If I'm a clever author, I probably know that if a guy in my story goes hunting a whale, then you'll probably think of Captain Ahab. But Moby Dick is such a big famous story that it will spill over into my little story whether I intend it to or not.
A lot of perfectly sensible people thought that the title of the movie "The Passion of the Christ" meant "The Really Strong Feelings of the Christ", "How the Christ Got Really Really Angry" or even "The Love Affair of the Christ." Once upon a time "He loved her passionately" meant "He loved her so much it hurt". But we don't use the word "Passion" in that sense any more.
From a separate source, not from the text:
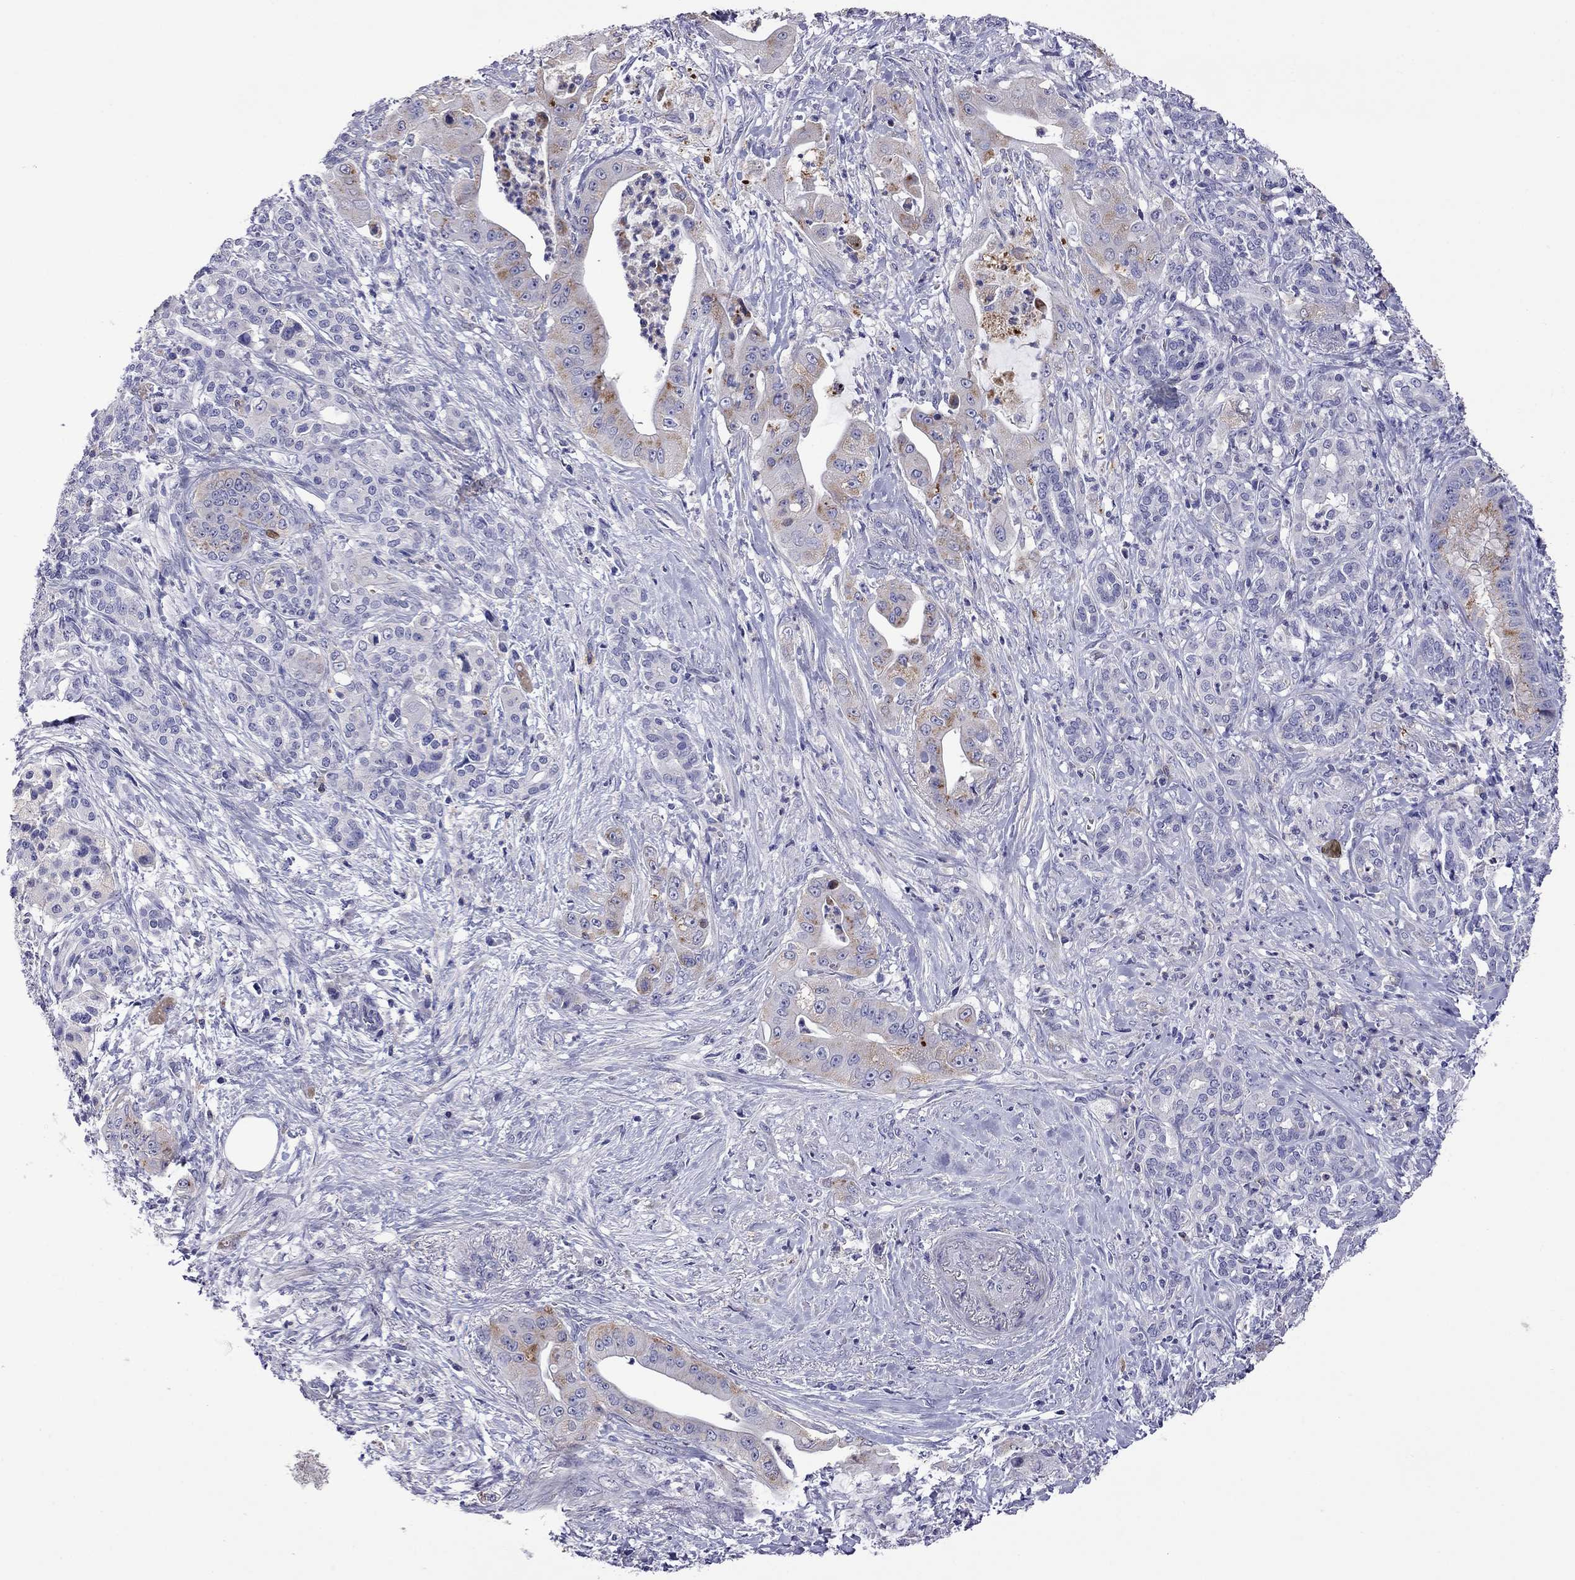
{"staining": {"intensity": "moderate", "quantity": "<25%", "location": "cytoplasmic/membranous"}, "tissue": "pancreatic cancer", "cell_type": "Tumor cells", "image_type": "cancer", "snomed": [{"axis": "morphology", "description": "Normal tissue, NOS"}, {"axis": "morphology", "description": "Inflammation, NOS"}, {"axis": "morphology", "description": "Adenocarcinoma, NOS"}, {"axis": "topography", "description": "Pancreas"}], "caption": "The image shows immunohistochemical staining of pancreatic cancer (adenocarcinoma). There is moderate cytoplasmic/membranous positivity is appreciated in about <25% of tumor cells.", "gene": "STAR", "patient": {"sex": "male", "age": 57}}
And poor Mel couldn't stop the title meaning a thing he didn't want it to mean, however much he say at home in his room "intending" really, really hard.
It would be very nice if words and symbols all contained nice little nuggets of meaning, in the same way that Christmas puddings contained sixpences. But they don't. They mean lots of different things, and when you put them next to other words, which also mean lots of different things, they mean even more different things. Most of the time, the best we can do is pay attention to who is saying them, and to whom, and where and why and when and make a sort of guess as the kinds of things they probably mean this time.
This is scary and disconcerting and counter-intuitive. People with Aspergers, I'm told, find it particularly hard to deal with. Why, they ask, can't people just say what they damn well mean?
The totemic text during my English degree was not The Golden Bough or Hero With a Thousand Faces or The Interpretation of Dreams: it was Terry Eagleton's Literary Theory. I can't remember if I read that, either.